High Blean is a Grade II listed building in the Yorkshire Dales National Park local planning authority area, England. First listed on 25 March 1969. Farmhouse. 2 related planning applications.

High Blean

WRENN ID
south-plaster-bistre
Grade
II
Local Planning Authority
Yorkshire Dales National Park
Country
England
Date first listed
25 March 1969
Type
Farmhouse
Source
Historic England listing

Description

This is a farmhouse, cottage, and farm buildings combined under one roof, with two attached coach houses, dating to the 17th, 18th and 19th centuries. The building is constructed of rubble with stone slate roofs. It has two storeys and nine first-floor openings in total. The coach houses are set at right angles to the main building at each end.

The farmhouse section is dated 1674. It has three first-floor openings and a projecting gabled, single-storey porch with a part-glazed door set within an ashlar surround. The surround incorporates applied Tuscan columns on the arris, and a pediment above, bearing a stone with a round-arched head inscribed "LTM 1674." On the ground floor, to the left is a pair of sash windows in architraves, divided by a flat-faced mullion; to the right are two lights of a chamfered mullion window and a sash window within an architrave with a dripmould. The first floor has three sash windows, and corbel brackets on the left. End stacks are present, the one on the right being particularly large.

To the left of the farmhouse is an outbuilding with two windows and steps leading to a boarded door. The left-hand coach house has quoins and a segmental-arched opening constructed of rubble voussoirs with a hood-mould; a boarded door is present in the right return.
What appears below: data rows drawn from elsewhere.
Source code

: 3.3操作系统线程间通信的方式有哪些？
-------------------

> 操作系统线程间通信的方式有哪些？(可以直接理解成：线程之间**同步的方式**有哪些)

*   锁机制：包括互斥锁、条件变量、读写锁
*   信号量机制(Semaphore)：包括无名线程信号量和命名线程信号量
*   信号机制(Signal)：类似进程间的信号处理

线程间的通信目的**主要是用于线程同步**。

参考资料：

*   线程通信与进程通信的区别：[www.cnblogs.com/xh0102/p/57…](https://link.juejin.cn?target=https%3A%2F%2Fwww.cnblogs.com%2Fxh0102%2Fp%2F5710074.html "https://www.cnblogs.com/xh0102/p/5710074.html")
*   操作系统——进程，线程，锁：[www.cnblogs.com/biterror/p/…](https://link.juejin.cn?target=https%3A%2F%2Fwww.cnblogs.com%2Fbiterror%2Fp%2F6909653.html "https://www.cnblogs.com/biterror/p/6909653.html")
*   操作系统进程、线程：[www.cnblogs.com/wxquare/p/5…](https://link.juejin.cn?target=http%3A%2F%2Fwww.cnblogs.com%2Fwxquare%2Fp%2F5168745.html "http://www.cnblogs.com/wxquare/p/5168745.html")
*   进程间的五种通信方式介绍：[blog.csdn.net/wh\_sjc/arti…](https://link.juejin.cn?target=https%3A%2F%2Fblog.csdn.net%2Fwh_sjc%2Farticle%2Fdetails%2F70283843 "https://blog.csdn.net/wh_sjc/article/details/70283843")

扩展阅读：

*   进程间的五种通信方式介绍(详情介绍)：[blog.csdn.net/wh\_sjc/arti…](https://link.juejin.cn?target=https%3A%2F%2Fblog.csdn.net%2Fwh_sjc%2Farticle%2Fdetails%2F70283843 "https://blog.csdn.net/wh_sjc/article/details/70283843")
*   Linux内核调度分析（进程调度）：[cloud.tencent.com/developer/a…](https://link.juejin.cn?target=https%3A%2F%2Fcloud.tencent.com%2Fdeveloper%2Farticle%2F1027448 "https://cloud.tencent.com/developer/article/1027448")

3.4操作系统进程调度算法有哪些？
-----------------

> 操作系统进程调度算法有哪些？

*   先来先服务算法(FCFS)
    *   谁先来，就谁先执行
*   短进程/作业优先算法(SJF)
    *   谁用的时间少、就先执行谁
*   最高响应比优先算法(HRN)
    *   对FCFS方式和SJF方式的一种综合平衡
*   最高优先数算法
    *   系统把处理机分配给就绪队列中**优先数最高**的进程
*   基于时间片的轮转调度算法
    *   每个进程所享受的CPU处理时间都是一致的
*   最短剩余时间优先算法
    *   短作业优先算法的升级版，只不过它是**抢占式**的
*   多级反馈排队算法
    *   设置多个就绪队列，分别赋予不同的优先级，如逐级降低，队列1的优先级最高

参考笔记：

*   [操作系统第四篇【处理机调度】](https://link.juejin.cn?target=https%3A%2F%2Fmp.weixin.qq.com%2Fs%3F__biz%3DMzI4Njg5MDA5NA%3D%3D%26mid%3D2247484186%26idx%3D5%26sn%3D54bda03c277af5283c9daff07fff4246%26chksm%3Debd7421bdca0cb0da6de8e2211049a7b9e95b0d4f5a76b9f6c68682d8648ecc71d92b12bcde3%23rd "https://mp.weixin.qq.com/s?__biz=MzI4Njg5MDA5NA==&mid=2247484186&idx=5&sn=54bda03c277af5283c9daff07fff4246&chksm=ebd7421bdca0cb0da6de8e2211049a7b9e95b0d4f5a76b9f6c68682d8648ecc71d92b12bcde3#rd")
The cottage to the right has a central four-panel door. To the left of the door, there is a twelve-pane fixed-light window, and to the right is a four-pane casement window with a dripmould; sash windows are positioned above. A stack is located at the end on the right. A doorway has been blocked further to the right, with steps leading to a first-floor boarded door of an outbuilding to the right. The right-hand coach house has a gable facing the road and a boarded door in its left return. The building was the subject of reports 908 and 909 by the North Yorkshire and Cleveland Vernacular Buildings Study Group.